Вдруг к невысокому каменному парапету, пятясь, подъехал самосвал со снегом. Из кабины, открыв дверь и став на подножку, высунулся водитель и, глядя на кузов, начал его поднимать. Снег поначалу держался, а потом мешаниной кусков и сыпучих прядей ссыпался в воду. Водитель опустил кузов, но ему показалось, что прилипли остатки снега, и он ещё раз откинул его, грохотнув, а потом медленно опуская, отъехал от берега. Пока я, открыв рот, смотрел на него, на набережной появилась вереница одинаковых тёмно-зелёных самосвалов. Друг за другом они пятились и сбрасывали снег с высокого берега. А потом образовалась целая шеренга пятящихся машин, которые почти одновременно остановились у края каменной пропасти и вскинули кузова. Снег могучей лентой сыпался в тёмную реку и оказывался неожиданно плавучим, не пропитывался водой, а только нарастал горами и медленно сплывал по течению. Вместе со снегом из кузова упал камень и плыл черновиной вместе со снежной грядой.
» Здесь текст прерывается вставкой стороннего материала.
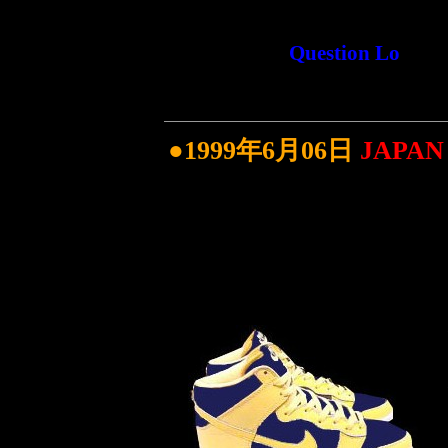
Question Lo
●1999年6月06日
JAPAN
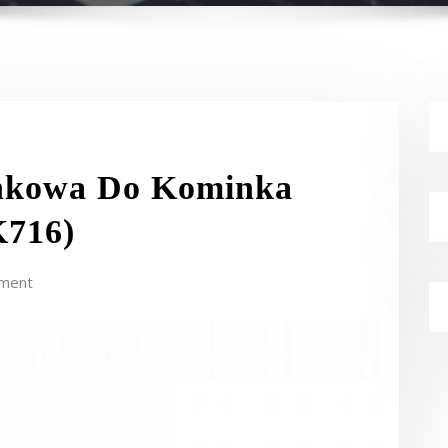
nkowa Do Kominka
716)
ment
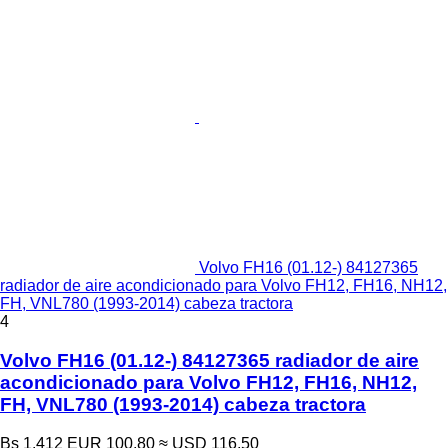
Volvo FH16 (01.12-) 84127365
radiador de aire acondicionado para Volvo FH12, FH16, NH12,
FH, VNL780 (1993-2014) cabeza tractora
4
Volvo FH16 (01.12-) 84127365 radiador de aire
acondicionado para Volvo FH12, FH16, NH12,
FH, VNL780 (1993-2014) cabeza tractora
Bs 1.412
EUR 100,80
≈ USD 116,50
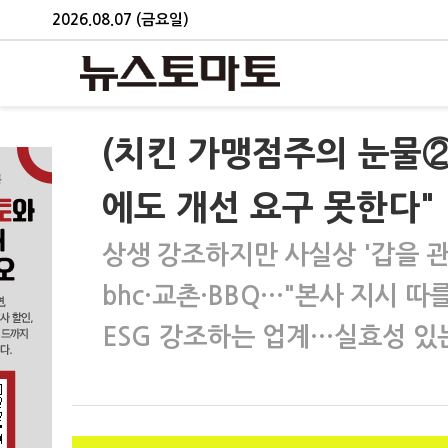
2026.08.07 (금요일)
(치킨 가맹점주의 눈물②
에도 개선 요구 못한다"
상생 강조하지만 사실상 '갑을 관
bhc·교촌·BBQ…"본사 지시 따
ESG 강조하는 업계…실효성 있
Темнело. Затлев и отдрожав, зажглись синие неоновые фонари, а грузовики всё тянулись по набережной, пятились и, вздымая кузова, сбрасывали груз в речную пропасть. На чёрной воде в сиянии фонарей сыпанина снега ярко светилась рубленым белком.
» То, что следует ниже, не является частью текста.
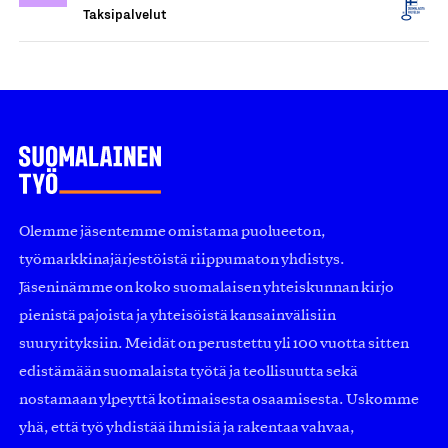
Taksipalvelut
Olemme jäsentemme omistama puolueeton,
työmarkkinajärjestöistä riippumaton yhdistys.
Jäseninämme on koko suomalaisen yhteiskunnan kirjo
pienistä pajoista ja yhteisöistä kansainvälisiin
suuryrityksiin. Meidät on perustettu yli 100 vuotta sitten
edistämään suomalaista työtä ja teollisuutta sekä
nostamaan ylpeyttä kotimaisesta osaamisesta. Uskomme
yhä, että työ yhdistää ihmisiä ja rakentaa vahvaa,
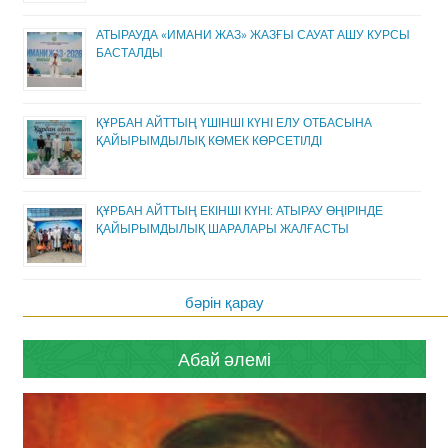
АТЫРАУДА «ИМАНИ ЖАЗ» ЖАЗҒЫ САУАТ АШУ КУРСЫ
БАСТАЛДЫ
ҚҰРБАН АЙТТЫҢ ҮШІНШІ КҮНІ ЕЛУ ОТБАСЫНА
ҚАЙЫРЫМДЫЛЫҚ КӨМЕК КӨРСЕТІЛДІ
ҚҰРБАН АЙТТЫҢ ЕКІНШІ КҮНІ: АТЫРАУ ӨҢІРІНДЕ
ҚАЙЫРЫМДЫЛЫҚ ШАРАЛАРЫ ЖАЛҒАСТЫ
бәрін қарау
Абай әлемі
Последний самосвал завершил грозное своё действо, и мы отправились на трамвай. Всё краснее и ярче горели огни на высотном здании со шпилем, чернеющем на фоне подсвеченного неба. Его мглистый силуэт, гнутая линия реки, обросшей домами-утёсами, подчёркивали налитые силой названия: Котельническая набережная, Краснохолмский мост, Большой Каменный. Купола Ивана Великого и Архангельского соборов сияли поразительно зеркально, словно натёртые шлифовальной пастой, зелёной купоросной пылью с чешуи кремлёвских башенок. Внемасштабность циферблата на Спасской, сходство луковок с ёлочными шарами потрясало и обращало город в бескрайнюю детскую. Бабушка сказала, что в войну купола соборов укрывали, чтобы они не светились во время ночных бомбёжек. И мне представились стёганые попоны, вроде тех, которыми укутаны морды у самосвалов.